To accomplish a particular manipulation task, a robot needs a detailed description of how to execute it. However, it is not possible to specify all potential tasks of a manipulation robot beforehand. For example, robotic assistants operating in industrial contexts are frequently faced with changes in the production process. As a consequence, novel manipulation skills become relevant on a regular basis. For this reason, there is a need for solutions that enable normal users to quickly and intuitively teach new manipulation skills to a robot.

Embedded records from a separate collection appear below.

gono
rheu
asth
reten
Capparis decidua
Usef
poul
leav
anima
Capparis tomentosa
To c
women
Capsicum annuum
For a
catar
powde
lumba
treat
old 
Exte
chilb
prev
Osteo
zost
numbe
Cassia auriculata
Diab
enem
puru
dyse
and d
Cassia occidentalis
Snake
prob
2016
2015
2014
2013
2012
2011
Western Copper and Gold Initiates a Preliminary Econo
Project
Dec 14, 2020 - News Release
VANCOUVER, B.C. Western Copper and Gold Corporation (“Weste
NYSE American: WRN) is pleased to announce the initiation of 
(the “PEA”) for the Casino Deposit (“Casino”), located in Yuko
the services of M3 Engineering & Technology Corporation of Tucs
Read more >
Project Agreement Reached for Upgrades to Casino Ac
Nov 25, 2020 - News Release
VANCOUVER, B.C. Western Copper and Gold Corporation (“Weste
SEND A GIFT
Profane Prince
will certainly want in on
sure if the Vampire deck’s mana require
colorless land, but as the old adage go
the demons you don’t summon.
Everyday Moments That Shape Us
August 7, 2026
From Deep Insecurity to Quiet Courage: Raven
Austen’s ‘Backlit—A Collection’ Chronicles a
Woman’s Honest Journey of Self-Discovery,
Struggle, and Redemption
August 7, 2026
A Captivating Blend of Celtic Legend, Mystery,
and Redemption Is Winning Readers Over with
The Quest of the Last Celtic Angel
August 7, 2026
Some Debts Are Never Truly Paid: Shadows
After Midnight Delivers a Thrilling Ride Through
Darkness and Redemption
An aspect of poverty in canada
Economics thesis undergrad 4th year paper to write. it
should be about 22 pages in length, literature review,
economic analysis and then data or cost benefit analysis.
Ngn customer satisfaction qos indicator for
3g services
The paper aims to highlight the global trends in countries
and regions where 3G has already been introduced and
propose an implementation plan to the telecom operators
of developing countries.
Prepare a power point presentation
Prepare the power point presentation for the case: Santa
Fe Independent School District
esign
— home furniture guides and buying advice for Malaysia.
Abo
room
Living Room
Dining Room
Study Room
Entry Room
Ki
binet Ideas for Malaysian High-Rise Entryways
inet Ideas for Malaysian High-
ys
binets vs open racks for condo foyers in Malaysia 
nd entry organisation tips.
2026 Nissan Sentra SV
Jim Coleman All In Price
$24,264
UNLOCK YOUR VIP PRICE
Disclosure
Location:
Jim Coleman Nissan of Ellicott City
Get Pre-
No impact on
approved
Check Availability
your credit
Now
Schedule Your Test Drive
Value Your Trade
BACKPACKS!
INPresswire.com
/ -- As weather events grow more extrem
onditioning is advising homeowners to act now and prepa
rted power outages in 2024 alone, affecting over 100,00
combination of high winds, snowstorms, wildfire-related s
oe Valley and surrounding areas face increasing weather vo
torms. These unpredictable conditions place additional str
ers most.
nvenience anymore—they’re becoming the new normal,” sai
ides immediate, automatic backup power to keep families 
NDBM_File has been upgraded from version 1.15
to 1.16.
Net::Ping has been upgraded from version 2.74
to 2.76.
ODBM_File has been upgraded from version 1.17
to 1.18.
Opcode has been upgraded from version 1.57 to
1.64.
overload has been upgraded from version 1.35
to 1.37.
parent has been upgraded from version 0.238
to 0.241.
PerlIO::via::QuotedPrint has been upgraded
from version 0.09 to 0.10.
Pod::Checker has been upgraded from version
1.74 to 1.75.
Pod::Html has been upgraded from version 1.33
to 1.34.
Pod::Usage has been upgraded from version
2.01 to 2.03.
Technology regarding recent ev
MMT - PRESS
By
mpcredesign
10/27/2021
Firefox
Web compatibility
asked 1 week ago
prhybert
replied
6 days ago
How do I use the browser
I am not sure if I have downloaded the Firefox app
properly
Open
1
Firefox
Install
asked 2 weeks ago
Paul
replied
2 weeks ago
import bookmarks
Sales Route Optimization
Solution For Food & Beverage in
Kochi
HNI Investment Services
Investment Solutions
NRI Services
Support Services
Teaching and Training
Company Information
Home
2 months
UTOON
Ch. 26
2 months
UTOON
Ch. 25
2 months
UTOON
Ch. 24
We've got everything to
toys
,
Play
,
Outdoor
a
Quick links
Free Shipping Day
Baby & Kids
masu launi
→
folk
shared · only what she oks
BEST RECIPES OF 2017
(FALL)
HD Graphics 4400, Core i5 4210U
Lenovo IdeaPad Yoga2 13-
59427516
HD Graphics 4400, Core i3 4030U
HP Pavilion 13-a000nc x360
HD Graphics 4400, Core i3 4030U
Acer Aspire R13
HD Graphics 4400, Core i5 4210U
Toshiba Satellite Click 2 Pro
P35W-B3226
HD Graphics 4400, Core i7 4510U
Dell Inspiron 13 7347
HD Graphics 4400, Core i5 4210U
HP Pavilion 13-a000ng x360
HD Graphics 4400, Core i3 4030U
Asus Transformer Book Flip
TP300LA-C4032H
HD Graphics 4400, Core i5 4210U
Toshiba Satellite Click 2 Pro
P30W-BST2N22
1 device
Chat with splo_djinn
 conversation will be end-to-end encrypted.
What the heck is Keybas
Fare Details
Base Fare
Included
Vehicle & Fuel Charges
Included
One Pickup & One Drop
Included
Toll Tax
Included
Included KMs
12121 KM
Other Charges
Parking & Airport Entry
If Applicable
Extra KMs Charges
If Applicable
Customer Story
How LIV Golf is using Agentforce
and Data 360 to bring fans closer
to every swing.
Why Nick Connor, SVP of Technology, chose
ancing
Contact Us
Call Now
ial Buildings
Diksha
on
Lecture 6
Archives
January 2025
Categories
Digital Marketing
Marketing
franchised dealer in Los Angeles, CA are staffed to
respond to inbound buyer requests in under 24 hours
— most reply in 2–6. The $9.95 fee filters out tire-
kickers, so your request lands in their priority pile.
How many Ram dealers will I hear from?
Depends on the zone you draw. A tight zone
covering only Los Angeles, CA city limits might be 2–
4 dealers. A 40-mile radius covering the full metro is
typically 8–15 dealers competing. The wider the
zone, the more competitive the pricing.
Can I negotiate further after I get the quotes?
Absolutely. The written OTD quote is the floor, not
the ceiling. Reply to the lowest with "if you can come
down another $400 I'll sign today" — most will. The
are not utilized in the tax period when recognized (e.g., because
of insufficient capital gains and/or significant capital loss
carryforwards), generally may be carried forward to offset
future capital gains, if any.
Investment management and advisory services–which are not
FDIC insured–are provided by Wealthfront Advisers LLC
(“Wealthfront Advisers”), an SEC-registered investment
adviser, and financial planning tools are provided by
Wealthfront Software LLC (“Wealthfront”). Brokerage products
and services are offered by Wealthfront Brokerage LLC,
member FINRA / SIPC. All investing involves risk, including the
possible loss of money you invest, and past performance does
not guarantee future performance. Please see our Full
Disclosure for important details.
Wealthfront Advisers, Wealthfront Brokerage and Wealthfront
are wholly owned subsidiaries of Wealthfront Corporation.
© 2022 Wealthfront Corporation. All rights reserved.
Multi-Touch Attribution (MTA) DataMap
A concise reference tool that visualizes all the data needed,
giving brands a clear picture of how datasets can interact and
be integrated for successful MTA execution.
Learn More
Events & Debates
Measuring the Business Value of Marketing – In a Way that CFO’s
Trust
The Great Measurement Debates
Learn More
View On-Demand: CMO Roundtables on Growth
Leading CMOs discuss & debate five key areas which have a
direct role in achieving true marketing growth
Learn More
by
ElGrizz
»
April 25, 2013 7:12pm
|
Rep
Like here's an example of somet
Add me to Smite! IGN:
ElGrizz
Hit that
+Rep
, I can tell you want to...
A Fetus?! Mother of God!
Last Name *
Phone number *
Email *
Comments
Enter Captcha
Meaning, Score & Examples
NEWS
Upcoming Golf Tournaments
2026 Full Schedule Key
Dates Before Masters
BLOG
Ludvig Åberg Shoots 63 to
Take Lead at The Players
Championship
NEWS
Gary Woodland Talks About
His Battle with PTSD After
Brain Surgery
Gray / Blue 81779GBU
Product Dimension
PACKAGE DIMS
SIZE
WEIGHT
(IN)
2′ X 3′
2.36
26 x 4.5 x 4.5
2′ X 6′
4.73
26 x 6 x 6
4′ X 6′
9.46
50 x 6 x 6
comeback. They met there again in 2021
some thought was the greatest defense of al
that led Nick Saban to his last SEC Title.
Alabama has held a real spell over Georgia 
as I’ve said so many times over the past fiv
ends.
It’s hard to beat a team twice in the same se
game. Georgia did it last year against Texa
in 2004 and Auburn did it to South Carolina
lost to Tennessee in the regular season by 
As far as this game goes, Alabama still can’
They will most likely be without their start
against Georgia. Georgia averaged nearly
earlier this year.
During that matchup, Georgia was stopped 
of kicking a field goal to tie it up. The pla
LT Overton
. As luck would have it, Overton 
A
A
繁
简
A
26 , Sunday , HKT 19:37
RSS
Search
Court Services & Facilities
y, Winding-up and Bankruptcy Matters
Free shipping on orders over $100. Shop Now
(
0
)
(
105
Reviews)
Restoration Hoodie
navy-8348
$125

More concretely, we consider the problem of learning generalized descriptions of object manipulation tasks from human demonstrations. We employ dynamic Bayesian networks (DBN) as a compact representation where special nodes encode geometrical constraints between the relevant objects in the scene and the hand of the demonstrator. This formulation allows the robot to learn generalized task descriptions from multiple demonstrations so that it can reproduce them also under changed conditions. Furthermore, novel constraints can easily be added during the reproduction of a task. This is, for example, relevant to allow a robot to deal with obstacles. To reproduce a task, the robot searches for the action sequence that maximizes the data likelihood in the DBN. In experiments carried out in simulation as well as on a real manipulation robot, we show that our approach enables robots to efficiently learn novel manipulation skills from human demonstrations and to robustly reproduce them in different situations.